Angka tersebut mengguncang bukan hanya Adhara, orang tuanya, dan sekolahnya, tetapi seluruh dunia. Pasalnya, IQ-nya melampaui IQ dua sosok jenius dunia, yakni Albert Einsteini dan Stephen Hawking yang ber-IQ 160.
Kejeniusan Adhara kemudian terbukti lebih lanjut dengan berhasil merampungkan SD di usia lima tahun dan lulus SMP dan SMA satu tahun kemudian. Saat ini, bocah berusia 11 tahun tersebut telah memiliki gelar sarjana dalam bidang teknik sistem dari Universitas CNCI.
Tak hanya itu, ia bahkan dikabarkan telah lulus dari studi magisternya atau S2 yang ia jalani di Technology University of Mexico, menekuni bidang matematika. Studinya yang ia jalani hingga jenjang tinggi bukan tanpa alasan.
Ia ingin menggapai cita-citanya untuk bekerja sebagai astronot di NASA. Untuk itu, ia berharap bisa melanjutkan pendidikan selanjutnya ke Universitas Arizona, di mana ia dapat mempelajari astrofisika.
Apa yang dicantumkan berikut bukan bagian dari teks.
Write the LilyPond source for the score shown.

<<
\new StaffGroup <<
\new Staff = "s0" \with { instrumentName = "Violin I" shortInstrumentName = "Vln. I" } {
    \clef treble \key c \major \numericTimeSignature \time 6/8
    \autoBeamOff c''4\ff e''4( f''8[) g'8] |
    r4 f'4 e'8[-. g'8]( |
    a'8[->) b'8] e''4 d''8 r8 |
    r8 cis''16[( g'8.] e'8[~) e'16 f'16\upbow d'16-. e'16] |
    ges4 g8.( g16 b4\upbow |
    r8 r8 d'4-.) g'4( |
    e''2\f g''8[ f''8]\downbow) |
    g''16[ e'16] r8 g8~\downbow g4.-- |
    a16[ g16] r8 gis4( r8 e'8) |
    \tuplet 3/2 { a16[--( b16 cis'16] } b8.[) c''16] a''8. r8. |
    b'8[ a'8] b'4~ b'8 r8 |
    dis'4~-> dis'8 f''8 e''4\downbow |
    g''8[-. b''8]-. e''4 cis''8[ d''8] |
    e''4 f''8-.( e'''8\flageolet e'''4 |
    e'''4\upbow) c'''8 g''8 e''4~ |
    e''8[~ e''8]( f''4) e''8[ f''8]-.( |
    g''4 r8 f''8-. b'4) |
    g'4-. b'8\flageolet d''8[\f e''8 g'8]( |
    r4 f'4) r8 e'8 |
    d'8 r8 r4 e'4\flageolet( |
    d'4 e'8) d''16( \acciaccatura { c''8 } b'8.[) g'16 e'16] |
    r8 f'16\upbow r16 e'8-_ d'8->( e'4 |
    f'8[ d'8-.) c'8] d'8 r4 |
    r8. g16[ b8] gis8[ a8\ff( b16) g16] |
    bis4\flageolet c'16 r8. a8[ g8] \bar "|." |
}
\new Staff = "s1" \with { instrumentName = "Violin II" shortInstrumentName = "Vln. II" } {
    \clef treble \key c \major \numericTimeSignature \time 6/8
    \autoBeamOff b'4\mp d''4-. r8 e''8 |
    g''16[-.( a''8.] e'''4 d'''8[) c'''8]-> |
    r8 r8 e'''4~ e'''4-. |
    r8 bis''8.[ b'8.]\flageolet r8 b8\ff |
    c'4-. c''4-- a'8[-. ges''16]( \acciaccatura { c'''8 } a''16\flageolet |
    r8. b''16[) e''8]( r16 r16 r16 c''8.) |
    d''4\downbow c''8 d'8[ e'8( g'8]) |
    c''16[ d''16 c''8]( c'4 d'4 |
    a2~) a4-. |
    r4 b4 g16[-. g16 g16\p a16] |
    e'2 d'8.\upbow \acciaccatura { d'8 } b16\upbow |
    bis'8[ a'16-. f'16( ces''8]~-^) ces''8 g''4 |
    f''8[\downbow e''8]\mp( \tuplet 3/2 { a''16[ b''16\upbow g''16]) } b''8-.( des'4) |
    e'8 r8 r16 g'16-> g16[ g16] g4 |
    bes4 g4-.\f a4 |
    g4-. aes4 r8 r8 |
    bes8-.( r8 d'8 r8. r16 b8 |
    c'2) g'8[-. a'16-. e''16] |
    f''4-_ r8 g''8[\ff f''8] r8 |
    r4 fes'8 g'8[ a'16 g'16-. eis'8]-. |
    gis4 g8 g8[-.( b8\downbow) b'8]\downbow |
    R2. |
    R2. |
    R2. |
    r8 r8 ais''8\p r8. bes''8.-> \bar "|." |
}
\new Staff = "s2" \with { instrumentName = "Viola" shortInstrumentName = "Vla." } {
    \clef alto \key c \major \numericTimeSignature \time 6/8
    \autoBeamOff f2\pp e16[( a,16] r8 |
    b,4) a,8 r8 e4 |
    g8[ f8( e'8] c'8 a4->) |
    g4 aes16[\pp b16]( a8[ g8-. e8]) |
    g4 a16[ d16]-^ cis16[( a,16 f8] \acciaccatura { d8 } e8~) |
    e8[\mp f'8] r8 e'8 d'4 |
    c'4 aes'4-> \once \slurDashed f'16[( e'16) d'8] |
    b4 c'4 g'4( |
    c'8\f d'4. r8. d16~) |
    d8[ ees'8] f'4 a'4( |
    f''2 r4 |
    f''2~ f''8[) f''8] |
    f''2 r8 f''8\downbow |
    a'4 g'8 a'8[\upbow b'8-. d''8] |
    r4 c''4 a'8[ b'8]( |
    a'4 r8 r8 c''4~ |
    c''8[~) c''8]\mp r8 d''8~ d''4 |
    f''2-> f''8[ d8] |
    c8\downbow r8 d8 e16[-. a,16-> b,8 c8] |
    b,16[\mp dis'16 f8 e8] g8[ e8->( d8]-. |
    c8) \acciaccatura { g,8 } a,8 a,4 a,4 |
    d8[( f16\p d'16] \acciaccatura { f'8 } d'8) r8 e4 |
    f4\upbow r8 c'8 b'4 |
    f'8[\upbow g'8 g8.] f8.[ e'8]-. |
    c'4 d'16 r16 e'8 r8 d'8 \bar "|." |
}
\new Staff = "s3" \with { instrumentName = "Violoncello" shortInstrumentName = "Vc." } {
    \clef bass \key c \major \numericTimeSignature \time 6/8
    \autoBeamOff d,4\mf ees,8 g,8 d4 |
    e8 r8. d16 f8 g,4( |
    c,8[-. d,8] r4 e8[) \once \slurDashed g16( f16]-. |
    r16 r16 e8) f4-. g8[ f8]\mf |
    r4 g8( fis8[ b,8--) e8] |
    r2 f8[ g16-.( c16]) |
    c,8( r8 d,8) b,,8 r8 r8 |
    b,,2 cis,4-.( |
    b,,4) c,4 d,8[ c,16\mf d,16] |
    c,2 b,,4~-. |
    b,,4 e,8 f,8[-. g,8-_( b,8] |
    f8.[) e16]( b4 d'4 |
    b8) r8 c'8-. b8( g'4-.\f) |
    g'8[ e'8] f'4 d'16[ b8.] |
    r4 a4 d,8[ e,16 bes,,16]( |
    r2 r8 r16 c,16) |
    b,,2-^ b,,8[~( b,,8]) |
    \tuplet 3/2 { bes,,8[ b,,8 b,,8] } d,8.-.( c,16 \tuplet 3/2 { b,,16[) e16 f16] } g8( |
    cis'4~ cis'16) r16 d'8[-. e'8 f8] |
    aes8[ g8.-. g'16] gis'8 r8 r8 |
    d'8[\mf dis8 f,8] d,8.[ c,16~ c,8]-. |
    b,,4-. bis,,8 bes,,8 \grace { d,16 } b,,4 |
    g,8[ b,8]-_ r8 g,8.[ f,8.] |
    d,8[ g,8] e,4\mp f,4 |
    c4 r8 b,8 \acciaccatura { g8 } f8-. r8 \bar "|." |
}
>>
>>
Selain menjalani kuliah, kegiatan lain yang ditekuni Adhara adalah bekerja dengan badan Antariksa Meksiko untuk mempromosikan eksplorasi ruang angkasa dan matematika pada anak muda lainnya.
Ia juga tengah berjuang menyelesaikan tes-G-nya yang memungkinkan dirinya melakukan penerbangan melalui agen yang terkoneksi dengan NASA yang mendukung ilmuwan muda. Diperkirakan, ia akan lulus di usia 17 tahun dan diharapkan dapat menjadi pengidap autisme pertama yang terbang ke luar angkasa, dikutip dari Marie Claire Mexico. [rk]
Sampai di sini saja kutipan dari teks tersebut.